Remplaçant le fameux canard d’Andersen par une jeune fille d’aujourd’hui, victime d’injustices d’aujourd’hui, Alexis Armengol installe lui aussi son terrain de jeu hors des sentiers battus. Fidèle à son écriture du fragment, à sa manière d’orchestrer la rencontre entre texte, musique, corps, chant et vidéo pour aboutir à une forme qu’il qualifie de « concert » de théâtre, il met en scène dans Vilain ! la comédienne Nelly Pulicani, accompagnée de la plasticienne Shih Han Shaw et du musicien Romain Tiriakian. Imposant, son dispositif sollicite tous les sens de son jeune public. Grâce à des micros suspendus au plafond, Nelly Pulicani invite sur scène une foule menaçante, tandis qu’on joue de la musique ou que l’on dessine sur scène. D’où une forme très hybride et une grande rapidité qui placent Vilain ! à la lisière de la performance, que la comédienne assume avec vigueur. Au détriment de la profondeur de son personnage, dont les particularités se limitent à une différence jamais creusée, et plus largement du sens. Très séduisante, mais parfois un peu gratuite, l’inventivité formelle a en effet tendance à empiéter sur le propos du spectacle.
La guerre des buissons du Théâtre des 4 mains et Petits héros du Teatro del Piccione complètent habilement ces deux propositions assez pointues sur le plan formel. Autour d’une marionnette à taille humaine, la compagnie belge raconte l’exil du personnage central du roman jeunesse Quand c’était la guerre et que je ne comprenais pas le monde, « une petite fille d’ici ou de là-bas, peu importe ». Avec un castelet où de plus petites marionnettes jouent les scènes du passé, cette pièce formule avec clarté et intelligence ce qui est seulement montré dans Terres invisibles : les difficultés rencontrées sur le chemin de l’exil. Les doutes. L’inventivité, ici, se loge dans les détails. Dans les multiples petites trouvailles des marionnettistes pour faire vivre leur aventure, qui sont autant de preuves de leur tendresse pour les personnages de leur fable, que pour les enfants à qui ils s’adressent. Tendresse au centre aussi de Petits héros, qui implique grâce à un dispositif quadrifrontal les jeunes spectateurs dans un touchant rituel qui permet d’aborder les notions d’hospitalité sans didactisme. Avec une délicatesse qui ressemble à Momix.

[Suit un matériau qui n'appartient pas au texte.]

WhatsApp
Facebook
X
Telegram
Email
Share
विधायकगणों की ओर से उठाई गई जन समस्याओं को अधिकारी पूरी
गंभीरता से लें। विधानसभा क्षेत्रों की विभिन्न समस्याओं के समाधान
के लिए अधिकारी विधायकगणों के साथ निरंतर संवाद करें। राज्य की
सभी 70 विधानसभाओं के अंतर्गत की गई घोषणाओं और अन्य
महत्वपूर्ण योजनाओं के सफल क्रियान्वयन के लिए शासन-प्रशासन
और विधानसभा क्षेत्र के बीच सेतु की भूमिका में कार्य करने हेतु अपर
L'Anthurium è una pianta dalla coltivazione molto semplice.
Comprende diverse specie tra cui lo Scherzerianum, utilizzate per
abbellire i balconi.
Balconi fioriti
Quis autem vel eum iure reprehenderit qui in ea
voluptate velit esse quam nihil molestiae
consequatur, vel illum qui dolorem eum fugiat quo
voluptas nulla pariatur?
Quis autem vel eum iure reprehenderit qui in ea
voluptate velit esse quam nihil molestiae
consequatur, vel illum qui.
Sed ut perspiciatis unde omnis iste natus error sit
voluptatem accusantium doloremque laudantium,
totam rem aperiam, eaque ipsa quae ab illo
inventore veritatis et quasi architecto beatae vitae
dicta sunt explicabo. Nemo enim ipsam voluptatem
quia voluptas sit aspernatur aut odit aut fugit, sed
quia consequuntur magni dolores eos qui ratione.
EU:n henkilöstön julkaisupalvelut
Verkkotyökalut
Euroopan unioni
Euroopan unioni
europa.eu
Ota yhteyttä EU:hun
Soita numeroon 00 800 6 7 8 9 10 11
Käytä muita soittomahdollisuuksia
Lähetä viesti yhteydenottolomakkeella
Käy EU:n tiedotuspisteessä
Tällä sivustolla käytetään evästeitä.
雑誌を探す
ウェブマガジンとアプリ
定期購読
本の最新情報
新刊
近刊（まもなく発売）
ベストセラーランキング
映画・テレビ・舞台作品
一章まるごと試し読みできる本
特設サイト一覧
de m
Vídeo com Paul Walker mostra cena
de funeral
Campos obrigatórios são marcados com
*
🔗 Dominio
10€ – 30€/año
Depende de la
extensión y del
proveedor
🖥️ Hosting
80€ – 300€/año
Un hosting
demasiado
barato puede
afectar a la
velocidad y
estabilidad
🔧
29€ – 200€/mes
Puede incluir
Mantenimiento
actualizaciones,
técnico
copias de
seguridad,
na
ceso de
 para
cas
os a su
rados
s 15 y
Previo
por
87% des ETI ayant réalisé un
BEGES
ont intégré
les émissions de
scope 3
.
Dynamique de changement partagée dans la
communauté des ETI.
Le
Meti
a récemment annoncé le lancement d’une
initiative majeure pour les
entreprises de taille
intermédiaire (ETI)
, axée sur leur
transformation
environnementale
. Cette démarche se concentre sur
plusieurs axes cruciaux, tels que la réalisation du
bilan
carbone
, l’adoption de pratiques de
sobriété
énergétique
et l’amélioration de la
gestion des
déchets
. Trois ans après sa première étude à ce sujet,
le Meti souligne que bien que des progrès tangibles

Anaïs Heluin – www.sceneweb.fr
Festival Momix, du 1er au 10 février 2019. www.momix.org
Petits héros, du 5 au 10 février 2019 au Théâtre Dunois (Paris).
Vilain !, Du 6 au 28 juillet 2019 au 11-Gilgamesh-Belleville (Festival d’Avignon)
La guerre des buissons, Du 23 au 25 avril 2019 à Grande Synthe (59), les 26 et 27 avril à Saint-Martin-Boulognes (62), le 28 avril à Merville (59), du 22 au 24 mai à Coulaines (72), le 28 mai au Festival Mom’en’mai à Grenay (62), les 6 et 7 juin en Corrèze. Egalement en tournée en Belgique.